Medical malpractice insurance isn't just a requirement -- it's also a major practice expense. Selecting the terms of coverage is a complex, critical task, as is evaluating insurance carriers. In fact, the future of the practice and the reputation of physicians may rest in the balance.
How Much Coverage Do You Need?
Every practice must address its malpractice coverage by asking: How much protection does it want, for what period and events? Malpractice coverage is stated in terms of limits per claim (usually $1 million is the minimum coverage needed for a low-risk specialty in a low-risk geographic area) and the aggregate limit on payments over the life of the policy (frequently $3 million, again if risks are low).
There are several types of coverage to choose from.
Most practices will be concerned with claims-made, tail and nose policies. A "claims-made" policy covers incidents that may occur during the policy period and that are reported while the policy is still in force.
When a physician changes policies, it's possible that some claims will be uncovered before the new policy kicks in. The gap can be filled by either "tail" coverage, which takes care of claims that arise after leaving the previous carrier, or "nose" coverage, which extends coverage of the new policy to an earlier date.

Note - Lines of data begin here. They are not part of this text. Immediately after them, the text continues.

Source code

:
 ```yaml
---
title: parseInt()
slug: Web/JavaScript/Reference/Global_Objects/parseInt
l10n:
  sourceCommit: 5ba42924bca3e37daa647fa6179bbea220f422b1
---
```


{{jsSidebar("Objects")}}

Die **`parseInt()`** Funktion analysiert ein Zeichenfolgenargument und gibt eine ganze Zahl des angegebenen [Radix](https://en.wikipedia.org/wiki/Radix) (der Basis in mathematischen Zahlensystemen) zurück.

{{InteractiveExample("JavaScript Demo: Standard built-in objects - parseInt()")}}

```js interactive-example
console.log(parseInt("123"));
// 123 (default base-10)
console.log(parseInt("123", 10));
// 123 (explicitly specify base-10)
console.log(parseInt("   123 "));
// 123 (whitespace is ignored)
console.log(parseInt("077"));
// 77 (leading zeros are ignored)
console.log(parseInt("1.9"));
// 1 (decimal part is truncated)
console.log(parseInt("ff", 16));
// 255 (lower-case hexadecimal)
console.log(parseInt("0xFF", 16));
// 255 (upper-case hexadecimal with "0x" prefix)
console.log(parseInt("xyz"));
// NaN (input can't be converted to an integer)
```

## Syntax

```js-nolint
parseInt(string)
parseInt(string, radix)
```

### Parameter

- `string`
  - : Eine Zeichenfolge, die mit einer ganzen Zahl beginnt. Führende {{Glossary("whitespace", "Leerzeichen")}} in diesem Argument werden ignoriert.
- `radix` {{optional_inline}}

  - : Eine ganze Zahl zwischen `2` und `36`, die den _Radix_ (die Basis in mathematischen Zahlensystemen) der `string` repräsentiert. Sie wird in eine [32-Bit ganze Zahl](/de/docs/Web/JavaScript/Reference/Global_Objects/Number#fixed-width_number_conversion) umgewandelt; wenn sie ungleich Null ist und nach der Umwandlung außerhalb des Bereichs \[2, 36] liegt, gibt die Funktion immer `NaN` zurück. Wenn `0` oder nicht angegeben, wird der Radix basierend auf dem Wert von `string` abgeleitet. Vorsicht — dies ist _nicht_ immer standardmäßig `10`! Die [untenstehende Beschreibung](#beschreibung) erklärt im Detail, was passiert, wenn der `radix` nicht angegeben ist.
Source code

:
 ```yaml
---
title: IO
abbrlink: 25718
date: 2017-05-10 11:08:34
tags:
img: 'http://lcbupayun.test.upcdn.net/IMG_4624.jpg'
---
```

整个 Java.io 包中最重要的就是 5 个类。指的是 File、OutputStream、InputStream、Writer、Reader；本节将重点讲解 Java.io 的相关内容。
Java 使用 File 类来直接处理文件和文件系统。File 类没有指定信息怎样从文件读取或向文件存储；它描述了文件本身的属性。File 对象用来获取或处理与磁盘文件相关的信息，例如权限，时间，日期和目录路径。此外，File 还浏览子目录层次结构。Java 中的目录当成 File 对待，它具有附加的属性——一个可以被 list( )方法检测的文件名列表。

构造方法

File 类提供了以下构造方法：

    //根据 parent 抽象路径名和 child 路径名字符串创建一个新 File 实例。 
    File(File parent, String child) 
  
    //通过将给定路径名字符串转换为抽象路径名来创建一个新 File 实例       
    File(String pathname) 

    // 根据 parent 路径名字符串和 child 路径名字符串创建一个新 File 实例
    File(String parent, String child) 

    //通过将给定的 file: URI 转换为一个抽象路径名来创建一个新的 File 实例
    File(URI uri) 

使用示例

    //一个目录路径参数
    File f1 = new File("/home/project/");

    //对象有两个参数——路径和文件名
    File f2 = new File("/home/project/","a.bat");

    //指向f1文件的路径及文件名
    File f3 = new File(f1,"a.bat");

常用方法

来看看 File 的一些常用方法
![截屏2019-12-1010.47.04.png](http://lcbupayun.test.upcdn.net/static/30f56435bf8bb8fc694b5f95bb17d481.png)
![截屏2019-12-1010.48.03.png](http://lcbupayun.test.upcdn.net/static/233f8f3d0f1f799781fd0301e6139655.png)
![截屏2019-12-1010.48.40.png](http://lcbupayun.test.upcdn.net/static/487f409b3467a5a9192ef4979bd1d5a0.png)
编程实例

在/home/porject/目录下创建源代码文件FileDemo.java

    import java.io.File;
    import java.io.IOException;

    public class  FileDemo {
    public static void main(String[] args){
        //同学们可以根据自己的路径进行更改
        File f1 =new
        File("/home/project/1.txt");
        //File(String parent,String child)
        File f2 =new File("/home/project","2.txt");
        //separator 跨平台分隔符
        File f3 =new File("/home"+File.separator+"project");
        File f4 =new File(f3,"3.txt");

Which Provisions Must You Scrutinize?
There are several policy provisions that physicians should review. Most doctors will want to include a "consent to settle" clause. It requires the carrier to obtain the physician's written permission before settling a claim against him or her. Without it, the insurer can settle a claim that the physician believes is defensible.
Another provision is related to the legal costs of defending a claim. Those costs, which can be upwards of $100,000, may be included "inside" or "outside" the policy limits. The latter is better. Otherwise, a $100,000 legal defense bill will be subtracted from a $1 million per occurrence limit, leaving $900,000 to cover court awards and damages.
It's also important to consider claim acknowledgment. An insurance carrier may acknowledge that a claim has been made in one of two ways:
1. It may require that the insured physician receive a "written demand for damages" from a prospective plaintiff, which means the physician must wait to actually be sued, or
2. The doctor is allowed to report an adverse outcome as a potential claim, known as "incident reporting."
The latter is the better choice because the physician can report the incident as soon as he or she becomes aware of it, thus precluding negative PR that comes with a written demand for damages. It also avoids delay in getting the issue out in the open and resolving it. The physician has more control over the process.
Finally, every malpractice insurance policy excludes certain activities from its protection. So, make sure you check the exclusions provision to ensure it fits the kinds of practice activities you have in mind.
Which Carrier Should You Use?
Malpractice insurance companies take many forms. Some are physician-owned. Others are traditional commercial entities. Work with a broker or an independent agent to find the insurer that best suits your practice.
What to look for:
The cost will depend on the carrier as well as the coverage needed and the physician's history of adverse events. To get more bang for your buck, take advantage of valuable preventive services that carriers offer to physician practices to help reduce their legal risk and maintain patient safety. For example, they may provide risk management tools through bulletins, publications and educational programs and even offer premium discounts for practices participating in the programs.
As you know, physicians must carefully consider their malpractice insurance. If they don't, they may face serious legal and financial implications from not having proper coverage when they need it. To ensure the well-being of your physicians and your practice, work with an insurance broker, your attorney and your CPA.